--- What you should do ---
In the records below, find the line that contains "46 272 34031" and the line that contains "156 434 2394". Set down exactly those lines and every line between them, and nothing more.

### Source data

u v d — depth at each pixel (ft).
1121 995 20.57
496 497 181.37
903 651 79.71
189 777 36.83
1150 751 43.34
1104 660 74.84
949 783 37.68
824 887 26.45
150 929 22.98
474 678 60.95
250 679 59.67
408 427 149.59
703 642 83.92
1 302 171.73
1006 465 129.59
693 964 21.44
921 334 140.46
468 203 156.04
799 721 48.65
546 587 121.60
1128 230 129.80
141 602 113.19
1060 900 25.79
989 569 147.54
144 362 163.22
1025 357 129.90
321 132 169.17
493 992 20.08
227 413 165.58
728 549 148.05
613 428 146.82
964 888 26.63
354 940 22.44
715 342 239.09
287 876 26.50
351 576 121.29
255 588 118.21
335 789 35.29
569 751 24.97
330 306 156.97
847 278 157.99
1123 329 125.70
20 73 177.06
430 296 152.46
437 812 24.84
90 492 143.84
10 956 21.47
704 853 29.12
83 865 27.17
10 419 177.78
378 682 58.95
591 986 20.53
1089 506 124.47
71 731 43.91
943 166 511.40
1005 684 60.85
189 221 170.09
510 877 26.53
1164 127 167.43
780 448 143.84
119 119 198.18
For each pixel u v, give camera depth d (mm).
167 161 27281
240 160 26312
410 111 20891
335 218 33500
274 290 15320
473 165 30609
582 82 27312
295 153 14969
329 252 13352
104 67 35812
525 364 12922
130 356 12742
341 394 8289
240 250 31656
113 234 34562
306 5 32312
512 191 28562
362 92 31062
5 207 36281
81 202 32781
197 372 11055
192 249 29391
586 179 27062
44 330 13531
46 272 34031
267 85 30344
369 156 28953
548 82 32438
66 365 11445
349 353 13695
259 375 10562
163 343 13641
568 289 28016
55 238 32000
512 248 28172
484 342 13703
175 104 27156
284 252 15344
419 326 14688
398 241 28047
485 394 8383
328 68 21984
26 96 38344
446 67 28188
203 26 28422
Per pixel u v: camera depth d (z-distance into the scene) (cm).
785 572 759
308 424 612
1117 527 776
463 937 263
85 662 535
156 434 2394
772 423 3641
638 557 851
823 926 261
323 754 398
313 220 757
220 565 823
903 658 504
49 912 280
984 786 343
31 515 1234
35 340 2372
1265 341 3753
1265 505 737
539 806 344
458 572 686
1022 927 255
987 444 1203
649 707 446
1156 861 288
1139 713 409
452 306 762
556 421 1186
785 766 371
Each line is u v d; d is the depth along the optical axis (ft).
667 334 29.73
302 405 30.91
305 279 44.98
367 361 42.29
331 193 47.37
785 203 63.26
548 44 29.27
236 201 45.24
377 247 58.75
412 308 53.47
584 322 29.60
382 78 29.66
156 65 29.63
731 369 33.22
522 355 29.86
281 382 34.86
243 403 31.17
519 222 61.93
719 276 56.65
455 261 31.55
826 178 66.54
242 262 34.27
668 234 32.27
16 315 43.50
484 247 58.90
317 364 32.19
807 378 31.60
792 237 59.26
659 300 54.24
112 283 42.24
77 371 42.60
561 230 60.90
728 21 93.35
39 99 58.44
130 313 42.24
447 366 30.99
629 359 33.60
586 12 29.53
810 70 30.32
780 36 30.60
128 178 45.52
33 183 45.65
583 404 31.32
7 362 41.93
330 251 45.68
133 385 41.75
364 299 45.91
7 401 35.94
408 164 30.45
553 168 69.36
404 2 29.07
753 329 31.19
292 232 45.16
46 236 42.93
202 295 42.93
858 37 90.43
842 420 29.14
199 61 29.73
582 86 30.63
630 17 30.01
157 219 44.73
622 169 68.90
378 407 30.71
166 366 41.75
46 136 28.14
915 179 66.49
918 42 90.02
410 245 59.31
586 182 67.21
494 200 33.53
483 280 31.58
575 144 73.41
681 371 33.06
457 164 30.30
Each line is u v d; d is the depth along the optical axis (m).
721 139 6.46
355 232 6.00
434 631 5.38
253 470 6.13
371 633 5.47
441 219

######

--- Expected output ---
46 272 34031
267 85 30344
369 156 28953
548 82 32438
66 365 11445
349 353 13695
259 375 10562
163 343 13641
568 289 28016
55 238 32000
512 248 28172
484 342 13703
175 104 27156
284 252 15344
419 326 14688
398 241 28047
485 394 8383
328 68 21984
26 96 38344
446 67 28188
203 26 28422
Per pixel u v: camera depth d (z-distance into the scene) (cm).
785 572 759
308 424 612
1117 527 776
463 937 263
85 662 535
156 434 2394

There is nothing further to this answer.